Vicky Tsai, founder of Tatcha: “There are some synthetic ingredients which cause no harm to the skin, just as there are some natural ingredients which are harmful (think of a bee sting). When we create a formula, the active ingredients are natural, but we wanted to be able to properly preserve and protect it. Once complete, we test every item in our collection to ensure it is nonirritating and non-sensitizing.”
Catherine Moellering, head of beauty for Anthropologie: “We’ve found in beauty that our customer is looking for more transparency in the ingredients she is using. Many of our customers are just starting to incorporate some of the great organic and natural beauty lines out there into their routine and so it isn’t about completely shifting to an all-natural skin-care and makeup regimen, but about making small changes and experimenting to see what works best for them.”
Tiffany Masterson, founder and CEO of Drunk Elephant: “There are natural ingredients which are very beneficial, nurturing, and valuable. But naturals have the good and the bad. But there are also great synthetic ingredients like ascorbic acid, glycolic [acid], and vitamin C, which when combined with natural antioxidants, can be more potent and valuable in a formula.
Rose-Marie Swift, founder of RMS Beauty: “There is yin and yang in the world. There are people that voted for Trump and those that voted for Hillary.

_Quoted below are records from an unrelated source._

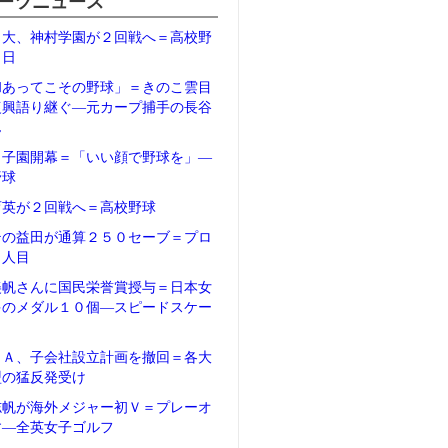
ーツニュース
日大、神村学園が２回戦へ＝高校野
２日
和あってこその野球」＝きのこ雲目
復興語り継ぐ―元カープ捕手の長谷
ん
甲子園開幕＝「いい顔で野球を」―
野球
育英が２回戦へ＝高校野球
テの益田が通算２５０セーブ＝プロ
５人目
美帆さんに国民栄誉賞授与＝日本女
多のメダル１０個―スピードスケー
ＦＡ、子会社設立計画を撤回＝各大
盟の猛反発受け
志帆が海外メジャー初Ｖ＝プレーオ
す―全英女子ゴルフ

There are people don’t use any chemicals and then there are those who don’t mind injecting it into their face. Some people believe in man-made climate change and others think it is nonsense. No one comes to an agreement on it all. When it comes to natural beauty, I’m more of a purist. We need to stop looking at our bodies as a computer. Our systems are a living, breathing, natural entity. Everything we need is here on earth in Mother Nature to heal ourselves. “
Gwyneth Paltrow: “Ten or 15 years ago with organic food, people didn’t understand it, and now we have this mass movement. [Today] people are really understanding now how absorbent an organ the skin is … how applying toxic chemicals on our skin is not good for us.”